___ Fragmento del texto

Hugo Ratier y su tío Carybé en el candomblé (1956)

por María Pagano (Investigadora independiente) y Hugo Ratier (UNICEN, in memoriam)

Casi todos los antropólogos locales saben que Hugo Ratier fue uno de los pioneros de la antropología social argentina. Un grupo menor conoce su vínculo familiar con Carybé, el pintor argentino radicado en Bahía que retrató el candomblé como nadie. Y seguramente muy pocos habían tenido noticia de la bella descripción que Ratier realizó de un candomblé en Salvador (1956), cuando aún no era un antropólogo titulado.

Gracias a un artículo de la antropóloga María Pagano —colaboradora y discípula de Ratier— publicado en la revista Runa, hoy podemos acceder a estos dos valiosos testimonios: los pasajes de una entrevista donde Ratier evoca su temprana relación con la cultura brasileña y la transcripción de aquel registro de su primera visita al candomblé.

______

Objetivo de la tarea
Transcribe completo el texto sobre Hugo Ratier y su tío Carybé en el candomblé, sin cambiar ni una palabra.

___ Filas extraídas

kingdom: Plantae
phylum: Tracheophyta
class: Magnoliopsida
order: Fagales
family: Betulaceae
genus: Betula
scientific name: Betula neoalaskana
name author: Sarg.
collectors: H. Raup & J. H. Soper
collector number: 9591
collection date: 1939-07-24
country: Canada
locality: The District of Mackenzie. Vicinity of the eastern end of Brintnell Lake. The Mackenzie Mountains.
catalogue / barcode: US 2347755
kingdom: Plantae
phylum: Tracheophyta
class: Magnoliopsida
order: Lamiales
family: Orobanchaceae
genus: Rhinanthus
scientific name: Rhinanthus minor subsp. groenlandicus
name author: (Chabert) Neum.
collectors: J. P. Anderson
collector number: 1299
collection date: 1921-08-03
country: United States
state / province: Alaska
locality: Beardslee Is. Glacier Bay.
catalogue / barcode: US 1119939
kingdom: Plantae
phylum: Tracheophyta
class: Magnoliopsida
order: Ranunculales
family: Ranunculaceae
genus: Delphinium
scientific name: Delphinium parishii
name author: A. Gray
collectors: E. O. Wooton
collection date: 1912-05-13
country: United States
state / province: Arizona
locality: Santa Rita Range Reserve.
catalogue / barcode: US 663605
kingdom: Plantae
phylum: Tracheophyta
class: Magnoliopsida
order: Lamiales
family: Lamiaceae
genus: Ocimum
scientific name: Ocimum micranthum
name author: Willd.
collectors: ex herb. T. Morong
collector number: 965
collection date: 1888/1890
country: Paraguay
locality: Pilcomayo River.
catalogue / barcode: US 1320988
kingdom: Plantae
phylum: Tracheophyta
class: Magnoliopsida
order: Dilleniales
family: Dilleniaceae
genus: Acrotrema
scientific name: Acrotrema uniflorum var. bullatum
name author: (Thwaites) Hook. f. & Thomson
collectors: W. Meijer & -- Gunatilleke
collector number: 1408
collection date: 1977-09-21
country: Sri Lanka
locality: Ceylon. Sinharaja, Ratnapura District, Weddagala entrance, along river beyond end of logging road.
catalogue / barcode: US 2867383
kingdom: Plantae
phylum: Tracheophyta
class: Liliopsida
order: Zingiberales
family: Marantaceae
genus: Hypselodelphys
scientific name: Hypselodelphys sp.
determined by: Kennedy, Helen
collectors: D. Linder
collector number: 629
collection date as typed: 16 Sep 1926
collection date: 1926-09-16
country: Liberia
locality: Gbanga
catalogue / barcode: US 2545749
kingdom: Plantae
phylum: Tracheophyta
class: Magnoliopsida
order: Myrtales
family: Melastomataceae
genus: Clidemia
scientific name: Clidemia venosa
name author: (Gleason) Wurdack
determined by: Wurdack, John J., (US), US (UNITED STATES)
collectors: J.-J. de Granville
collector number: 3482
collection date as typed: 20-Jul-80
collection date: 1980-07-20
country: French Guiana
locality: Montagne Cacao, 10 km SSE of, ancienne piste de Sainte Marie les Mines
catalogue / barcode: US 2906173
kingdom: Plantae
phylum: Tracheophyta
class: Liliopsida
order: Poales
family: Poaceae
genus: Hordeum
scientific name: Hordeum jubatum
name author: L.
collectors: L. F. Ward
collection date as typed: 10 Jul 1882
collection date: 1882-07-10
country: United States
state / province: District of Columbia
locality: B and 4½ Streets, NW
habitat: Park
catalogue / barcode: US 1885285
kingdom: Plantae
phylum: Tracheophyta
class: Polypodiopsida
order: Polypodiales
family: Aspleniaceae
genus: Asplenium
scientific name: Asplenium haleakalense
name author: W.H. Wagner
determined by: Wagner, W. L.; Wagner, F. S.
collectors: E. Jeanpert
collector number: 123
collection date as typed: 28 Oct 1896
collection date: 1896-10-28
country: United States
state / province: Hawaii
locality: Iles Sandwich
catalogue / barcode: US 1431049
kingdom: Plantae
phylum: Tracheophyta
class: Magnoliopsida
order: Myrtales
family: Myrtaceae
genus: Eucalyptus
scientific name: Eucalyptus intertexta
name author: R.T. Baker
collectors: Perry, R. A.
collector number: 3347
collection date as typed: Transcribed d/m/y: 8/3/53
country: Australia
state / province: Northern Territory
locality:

______

Tarea resuelta
Hugo Ratier y su tío Carybé en el candomblé (1956)

por María Pagano (Investigadora independiente) y Hugo Ratier (UNICEN, in memoriam)

Casi todos los antropólogos locales saben que Hugo Ratier fue uno de los pioneros de la antropología social argentina. Un grupo menor conoce su vínculo familiar con Carybé, el pintor argentino radicado en Bahía que retrató el candomblé como nadie. Y seguramente muy pocos habían tenido noticia de la bella descripción que Ratier realizó de un candomblé en Salvador (1956), cuando aún no era un antropólogo titulado.

Gracias a un artículo de la antropóloga María Pagano —colaboradora y discípula de Ratier— publicado en la revista Runa, hoy podemos acceder a estos dos valiosos testimonios: los pasajes de una entrevista donde Ratier evoca su temprana relación con la cultura brasileña y la transcripción de aquel registro de su primera visita al candomblé.